__ASSIGNMENT__
Show every line from the data below that includes "Körülmény".

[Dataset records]
--- START ---

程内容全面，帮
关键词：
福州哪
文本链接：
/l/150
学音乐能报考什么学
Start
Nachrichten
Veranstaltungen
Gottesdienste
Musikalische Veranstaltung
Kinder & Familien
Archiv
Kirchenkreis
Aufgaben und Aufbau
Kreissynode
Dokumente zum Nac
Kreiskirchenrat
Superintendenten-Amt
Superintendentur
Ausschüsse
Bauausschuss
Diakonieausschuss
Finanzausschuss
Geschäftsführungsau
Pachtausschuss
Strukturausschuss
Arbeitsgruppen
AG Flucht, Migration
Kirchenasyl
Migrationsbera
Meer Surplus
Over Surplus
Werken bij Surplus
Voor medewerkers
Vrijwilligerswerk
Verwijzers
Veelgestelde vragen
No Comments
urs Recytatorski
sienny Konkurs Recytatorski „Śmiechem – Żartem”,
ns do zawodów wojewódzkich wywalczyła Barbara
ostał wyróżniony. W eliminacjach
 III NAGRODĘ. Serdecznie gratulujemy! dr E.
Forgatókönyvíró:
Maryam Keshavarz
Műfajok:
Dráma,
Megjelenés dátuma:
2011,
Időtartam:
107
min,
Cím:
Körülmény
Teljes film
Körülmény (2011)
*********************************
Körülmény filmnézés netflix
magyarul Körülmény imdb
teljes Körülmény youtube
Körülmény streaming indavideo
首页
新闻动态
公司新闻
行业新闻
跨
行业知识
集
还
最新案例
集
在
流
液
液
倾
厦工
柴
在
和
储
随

--- END ---

__COMPLETED TASK__
Körülmény
Körülmény (2011)
Körülmény filmnézés netflix
magyarul Körülmény imdb
teljes Körülmény youtube
Körülmény streaming indavideo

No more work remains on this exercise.